> Requirement: Update everything from the start of the rows down to the line that contains "he ever reached the summit remains unknown." so that "beacon" becomes "pixel" each time it appears, with all else left as it is.

BEGIN

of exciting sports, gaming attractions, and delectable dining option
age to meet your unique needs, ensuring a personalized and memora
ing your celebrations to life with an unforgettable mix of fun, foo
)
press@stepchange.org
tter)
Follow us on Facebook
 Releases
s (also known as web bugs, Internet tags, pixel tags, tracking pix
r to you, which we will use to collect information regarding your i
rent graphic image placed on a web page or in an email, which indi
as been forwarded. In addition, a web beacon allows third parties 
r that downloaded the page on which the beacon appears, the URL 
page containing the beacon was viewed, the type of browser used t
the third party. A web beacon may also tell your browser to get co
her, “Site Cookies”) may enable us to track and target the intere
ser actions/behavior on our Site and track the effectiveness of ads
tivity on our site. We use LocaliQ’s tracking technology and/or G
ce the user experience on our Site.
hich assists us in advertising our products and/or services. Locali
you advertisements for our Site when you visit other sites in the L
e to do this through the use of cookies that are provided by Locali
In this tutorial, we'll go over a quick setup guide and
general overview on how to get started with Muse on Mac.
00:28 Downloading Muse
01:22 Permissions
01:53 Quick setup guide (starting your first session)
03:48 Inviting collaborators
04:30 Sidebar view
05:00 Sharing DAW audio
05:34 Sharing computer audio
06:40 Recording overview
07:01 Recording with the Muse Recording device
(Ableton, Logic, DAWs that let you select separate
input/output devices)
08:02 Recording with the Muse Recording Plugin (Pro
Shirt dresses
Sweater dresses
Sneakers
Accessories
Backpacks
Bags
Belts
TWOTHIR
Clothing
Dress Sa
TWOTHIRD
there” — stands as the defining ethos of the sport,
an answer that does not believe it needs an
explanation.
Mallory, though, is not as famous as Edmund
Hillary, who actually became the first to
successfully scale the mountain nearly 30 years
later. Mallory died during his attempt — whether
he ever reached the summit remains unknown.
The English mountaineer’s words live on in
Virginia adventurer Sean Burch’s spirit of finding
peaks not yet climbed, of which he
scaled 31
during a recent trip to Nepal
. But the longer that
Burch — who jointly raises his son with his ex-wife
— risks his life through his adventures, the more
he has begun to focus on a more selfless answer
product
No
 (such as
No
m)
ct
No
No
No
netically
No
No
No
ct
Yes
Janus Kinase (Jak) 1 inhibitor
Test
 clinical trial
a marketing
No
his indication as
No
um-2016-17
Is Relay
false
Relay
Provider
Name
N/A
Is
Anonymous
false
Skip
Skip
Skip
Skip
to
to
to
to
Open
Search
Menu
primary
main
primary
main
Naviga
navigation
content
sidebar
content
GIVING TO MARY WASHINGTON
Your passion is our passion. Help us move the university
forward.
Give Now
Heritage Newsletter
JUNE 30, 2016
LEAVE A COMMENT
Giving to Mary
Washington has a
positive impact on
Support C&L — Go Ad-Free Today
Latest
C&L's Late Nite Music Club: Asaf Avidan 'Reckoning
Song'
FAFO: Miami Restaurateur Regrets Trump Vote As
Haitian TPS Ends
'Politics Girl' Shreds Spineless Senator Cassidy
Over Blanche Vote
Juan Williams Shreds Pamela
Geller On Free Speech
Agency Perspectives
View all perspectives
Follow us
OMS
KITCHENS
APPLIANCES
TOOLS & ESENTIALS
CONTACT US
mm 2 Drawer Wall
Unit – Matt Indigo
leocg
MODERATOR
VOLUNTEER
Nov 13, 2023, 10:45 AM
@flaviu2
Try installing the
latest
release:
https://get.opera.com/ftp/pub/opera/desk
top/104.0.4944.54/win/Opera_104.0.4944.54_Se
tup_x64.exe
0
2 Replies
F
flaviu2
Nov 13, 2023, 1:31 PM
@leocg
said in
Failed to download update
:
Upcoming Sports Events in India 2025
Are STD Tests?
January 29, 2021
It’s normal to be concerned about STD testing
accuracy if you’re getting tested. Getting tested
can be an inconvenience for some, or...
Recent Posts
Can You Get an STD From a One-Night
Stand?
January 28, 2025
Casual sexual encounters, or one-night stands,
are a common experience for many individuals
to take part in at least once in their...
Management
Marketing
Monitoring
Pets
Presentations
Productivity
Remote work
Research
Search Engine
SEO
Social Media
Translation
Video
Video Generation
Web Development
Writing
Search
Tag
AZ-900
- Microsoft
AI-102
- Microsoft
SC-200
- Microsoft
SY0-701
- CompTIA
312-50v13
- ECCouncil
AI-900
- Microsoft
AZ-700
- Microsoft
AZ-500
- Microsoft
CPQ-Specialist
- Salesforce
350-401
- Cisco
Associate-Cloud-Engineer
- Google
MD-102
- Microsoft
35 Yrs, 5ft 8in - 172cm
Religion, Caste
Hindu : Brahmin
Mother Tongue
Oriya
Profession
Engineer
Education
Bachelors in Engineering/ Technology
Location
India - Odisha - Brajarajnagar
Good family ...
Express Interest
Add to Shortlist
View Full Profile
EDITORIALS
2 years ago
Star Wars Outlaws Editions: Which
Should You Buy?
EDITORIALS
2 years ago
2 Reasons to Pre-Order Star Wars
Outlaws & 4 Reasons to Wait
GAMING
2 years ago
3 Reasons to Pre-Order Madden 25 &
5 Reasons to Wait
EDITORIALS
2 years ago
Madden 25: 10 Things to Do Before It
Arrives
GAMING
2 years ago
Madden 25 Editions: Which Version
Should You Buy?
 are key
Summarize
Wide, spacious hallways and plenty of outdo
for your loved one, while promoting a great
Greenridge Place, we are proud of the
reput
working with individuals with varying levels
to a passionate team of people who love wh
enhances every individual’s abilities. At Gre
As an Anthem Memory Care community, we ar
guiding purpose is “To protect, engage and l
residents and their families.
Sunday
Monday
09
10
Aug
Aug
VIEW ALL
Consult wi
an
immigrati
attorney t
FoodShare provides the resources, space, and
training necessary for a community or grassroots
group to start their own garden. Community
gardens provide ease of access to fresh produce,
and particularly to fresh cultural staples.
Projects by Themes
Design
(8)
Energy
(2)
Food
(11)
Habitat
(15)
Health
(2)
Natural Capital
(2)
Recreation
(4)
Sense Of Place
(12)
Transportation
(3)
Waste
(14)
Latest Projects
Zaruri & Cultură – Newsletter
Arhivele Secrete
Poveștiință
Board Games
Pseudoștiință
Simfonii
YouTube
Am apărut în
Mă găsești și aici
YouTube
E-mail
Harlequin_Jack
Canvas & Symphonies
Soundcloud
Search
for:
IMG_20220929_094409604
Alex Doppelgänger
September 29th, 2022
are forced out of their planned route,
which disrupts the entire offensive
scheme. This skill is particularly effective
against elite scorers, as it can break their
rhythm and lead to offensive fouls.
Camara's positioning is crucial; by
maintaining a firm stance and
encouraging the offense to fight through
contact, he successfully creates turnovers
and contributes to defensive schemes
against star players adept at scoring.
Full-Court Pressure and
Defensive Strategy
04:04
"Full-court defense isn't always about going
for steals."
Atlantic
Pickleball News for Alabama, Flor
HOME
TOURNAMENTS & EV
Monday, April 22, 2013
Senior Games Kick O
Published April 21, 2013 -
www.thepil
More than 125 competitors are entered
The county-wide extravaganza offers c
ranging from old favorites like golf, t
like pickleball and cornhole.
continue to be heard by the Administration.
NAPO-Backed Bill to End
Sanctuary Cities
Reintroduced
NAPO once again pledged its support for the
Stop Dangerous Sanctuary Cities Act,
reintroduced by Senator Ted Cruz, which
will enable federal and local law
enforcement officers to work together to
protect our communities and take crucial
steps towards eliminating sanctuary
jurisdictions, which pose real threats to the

END

> Task result:
of exciting sports, gaming attractions, and delectable dining option
age to meet your unique needs, ensuring a personalized and memora
ing your celebrations to life with an unforgettable mix of fun, foo
)
press@stepchange.org
tter)
Follow us on Facebook
 Releases
s (also known as web bugs, Internet tags, pixel tags, tracking pix
r to you, which we will use to collect information regarding your i
rent graphic image placed on a web page or in an email, which indi
as been forwarded. In addition, a web pixel allows third parties 
r that downloaded the page on which the pixel appears, the URL 
page containing the pixel was viewed, the type of browser used t
the third party. A web pixel may also tell your browser to get co
her, “Site Cookies”) may enable us to track and target the intere
ser actions/behavior on our Site and track the effectiveness of ads
tivity on our site. We use LocaliQ’s tracking technology and/or G
ce the user experience on our Site.
hich assists us in advertising our products and/or services. Locali
you advertisements for our Site when you visit other sites in the L
e to do this through the use of cookies that are provided by Locali
In this tutorial, we'll go over a quick setup guide and
general overview on how to get started with Muse on Mac.
00:28 Downloading Muse
01:22 Permissions
01:53 Quick setup guide (starting your first session)
03:48 Inviting collaborators
04:30 Sidebar view
05:00 Sharing DAW audio
05:34 Sharing computer audio
06:40 Recording overview
07:01 Recording with the Muse Recording device
(Ableton, Logic, DAWs that let you select separate
input/output devices)
08:02 Recording with the Muse Recording Plugin (Pro
Shirt dresses
Sweater dresses
Sneakers
Accessories
Backpacks
Bags
Belts
TWOTHIR
Clothing
Dress Sa
TWOTHIRD
there” — stands as the defining ethos of the sport,
an answer that does not believe it needs an
explanation.
Mallory, though, is not as famous as Edmund
Hillary, who actually became the first to
successfully scale the mountain nearly 30 years
later. Mallory died during his attempt — whether
he ever reached the summit remains unknown.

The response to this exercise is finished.